As we’re collecting initial experiences with Broker, some items for the wishlist have come up that would be nice to add. This page is collecting them (in no specific order):
Hide the "advertise" functionality. We don’t have a good use case for that right now, leading to some confusion about the distinction between subscribing and advertizing. We’ll hardcode to auto-advertise for now and remove the option from the API (at least the Zeek API; probably also from Broker’s?)
Extend the switch statement to dispatch based on type. That will allow to work with any types. See this mailing list post for the proposal.
Add synchronous versions of the data store accessor functions to the Zeek API (BrokerStore::lookup, BrokerStore::keys, etc.). These would answer directly from the local cache, accepting that semantics get a bit more fuzzy that way as the cache might not yet reflect the most recent updates.
This is a bit tricky to implement, as internally everything is asynchronous. The two options seem to be: (1) answer from the local cache through Broker/CAF, trusting that it’ll finish fast enough so that we can just wait for it; and (2) keep a separate copy of the data store in memory space that the BiF can read from directly (this would require locking that memory for reads by Zeek and updates by Broker).
Automatically wrap/unwrap values into/out of BrokerComm::data instances. Zeek’s static typing should usually allow to do that (but not always; and/or we might need to put a few more restrictions on the types Broker handles).
A similar wish list item applies to the Python bindings.

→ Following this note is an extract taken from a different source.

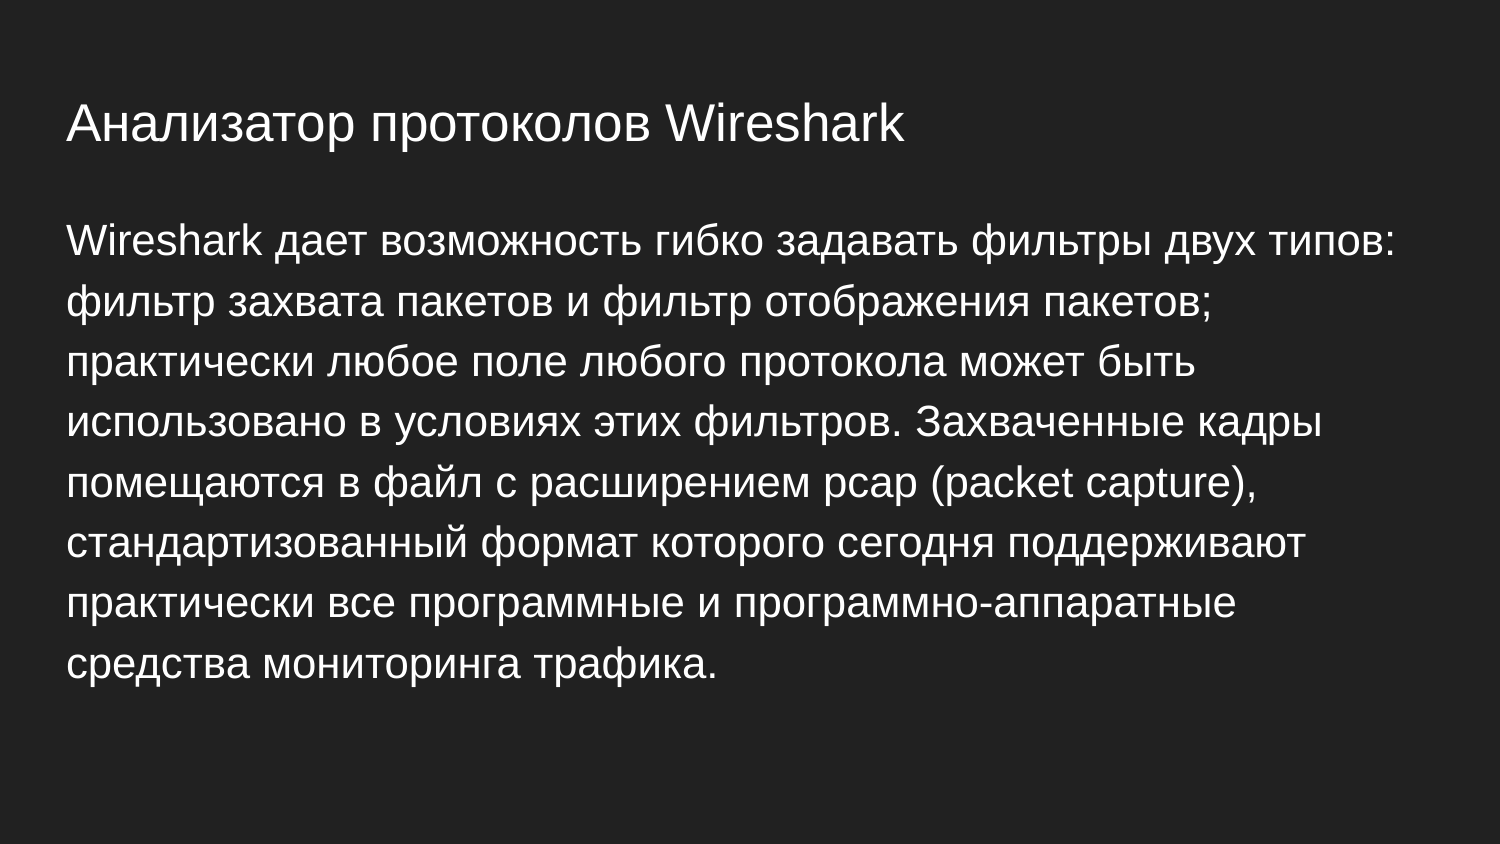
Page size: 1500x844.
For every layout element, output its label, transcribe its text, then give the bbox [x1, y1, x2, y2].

title Анализатор протоколов Wireshark [51, 72, 1449, 167]
list Wireshark дает возможность гибко задавать фильтры двух типов: фильтр захвата пакетов и фильтр отображения пакетов; практически любое поле любого протокола может быть использовано в условиях этих фильтров. Захваченные кадры помещаются в файл с расширением pcap (packet capture), стандартизованный формат которого сегодня поддерживают практически все программные и программно-аппаратные средства мониторинга трафика. [51, 189, 1449, 750]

Allow to associate a callback with a data store that gets triggered each time an update is received from the master. The callback’s parameters are the key that’s updated and the new value (variations are possible, too, like including the old value as well, or the specific operation being performed; but not clear how useful that would be). In Zeek, the callback would be an event, whereas at the Broker-level it could be a generic C++ function (or an actor?)
At a data store’s master, allow to associate a hook function with the store that gets to filter all updates. Before an update takes effect, that hook function executes and may change the update (or even suppress it altogether). That allows for normalization, filtering, or syncing up with other places. In Zeek, the callback would be a script function, at the Broker-level it would be a C++ function..
Extend Broker to support subscriptions across multiple hops, so that one can subscribe to events and data stores from any source that’s reachable through any peer. Broker needs to learn keeping track who has subscribed to what so that it can forward information accordingly. As an extension, we can also add an option to allow peers to connect directly on demand; CAF supports that already.
Handle sending Zeek’s opaque types transparently by serializating them into strings before passing to Broker. Only Zeek will be able to operate on them that way, but the alternative of adding direct support to Broker for each opaque type seems overly complex.